“Discipline was very strict in Roman schools and students would be beaten for making mistakes.”
The line came from the history textbook. Part of this morning’s lesson, it brought an unexpected response from some of the students.
“That would be good, ” said one.
The student concerned had not excelled at the Christmas test. “So, if you get a bad mark, you should be beaten?”
“Yes,” he said, “then I would do better next time.”
It was strange to encounter such a primitive behaviorist approach in a classroom in 2022.
“What about those unable to learn?” I asked.
“They would learn,” he said.
“They would not,” I replied. “Violence doesn’t work.”

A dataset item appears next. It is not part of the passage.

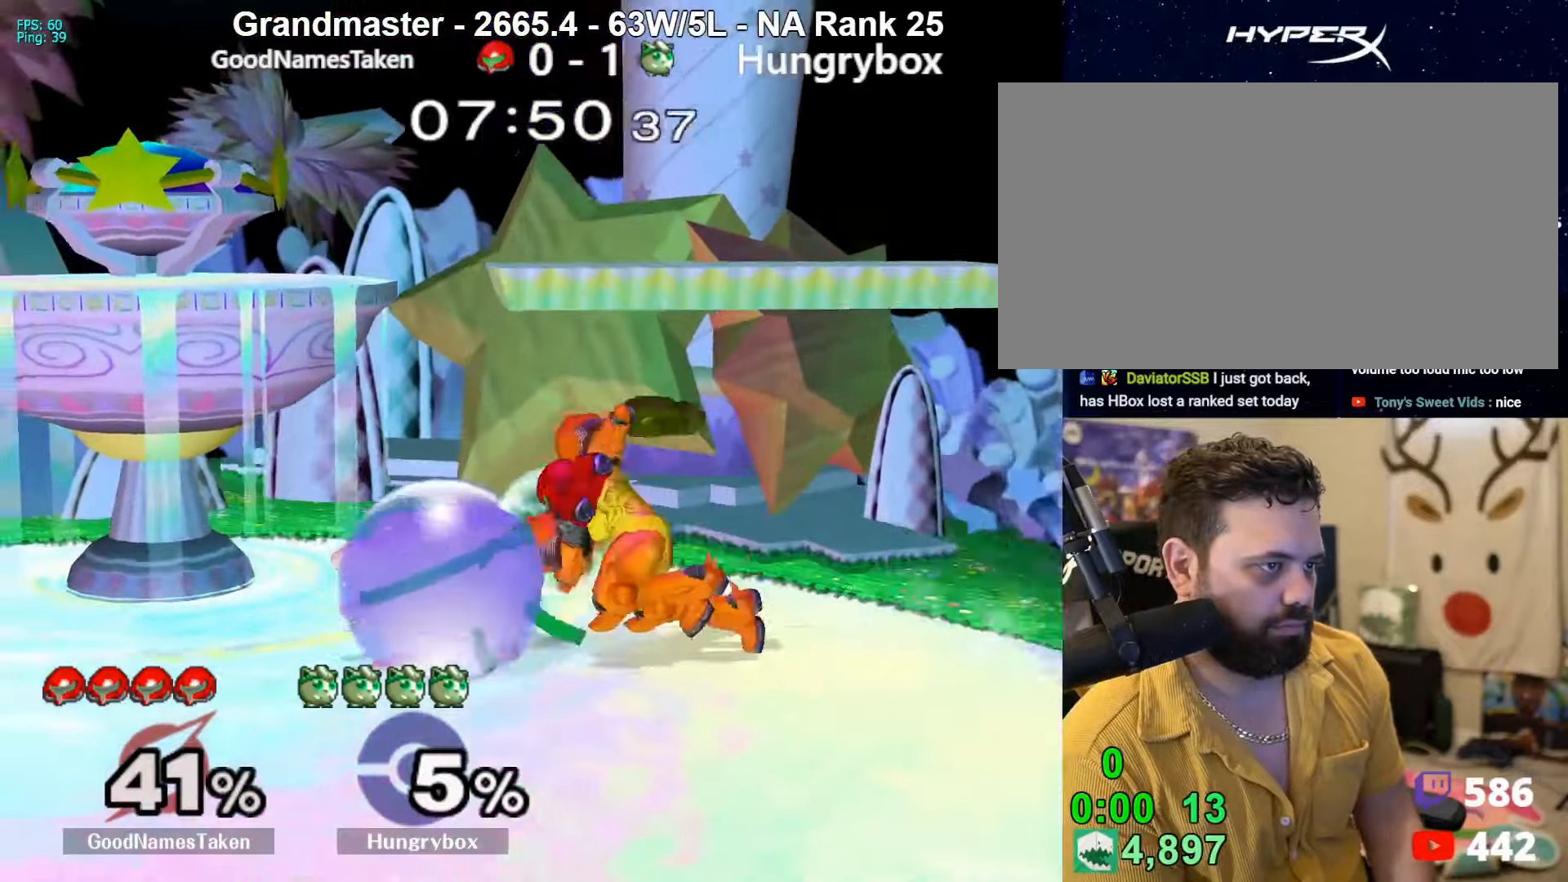
{"buttons": [], "left_stick": "down-right", "right_stick": "center", "events": [[167, "left_stick", "up"], [234, "R1", "up"], [267, "B", "down"], [267, "left_stick", "down"], [434, "B", "up"], [467, "left_stick", "down-right"]]}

It brought memories of one day when my son was was about five years old. I was so angry and frustrated with him that I smacked him. Smacks were few and far between and this one was not appreciated.
He looked at me through tears and said, “Big people shouldn’t hit little people.”
It was a simple and powerful argument, something presumably picked up at nursery school or primary school. Resorting to violence wasn’t about trying to change things, it was about an admission of failure to change things. Our house remained a strict one without the need to slap. Shouts and sanctions were far more effective than smacks.
Even at the fundamentalist Christian school I attended it was apparent that their “spare the rod and spoil the child” philosophy simply did not work. The same boys were caned again and again, it never changed their behaviour.
The fact that they were being punished owed more to the fact that they were be caught, than to the fact that they were the only people guilty of these wrongs. When an attempt was made to burn down one of the classroom blocks in January 1977, the culprit list included the frequent visitors to the principal’s office – the use of the rod had simply hardened them in their attitudes
Violence is about big and strong people dominating smaller and weaker people; whether it was a teacher in times bast beating his pupils, or me slapping Michael, or even governments using force to suppress groups they don’t like, it is not a solution to anything.
Anyone familiar with the sad history of relations between Ireland and Britain will know that violence never brought solutions, whether in the centuries of British repression or in the Twentieth Century Republican philosophy that embraced bullets and bombs.
Violence was never an effective tool for education, it just builds a huge storehouse of resentment.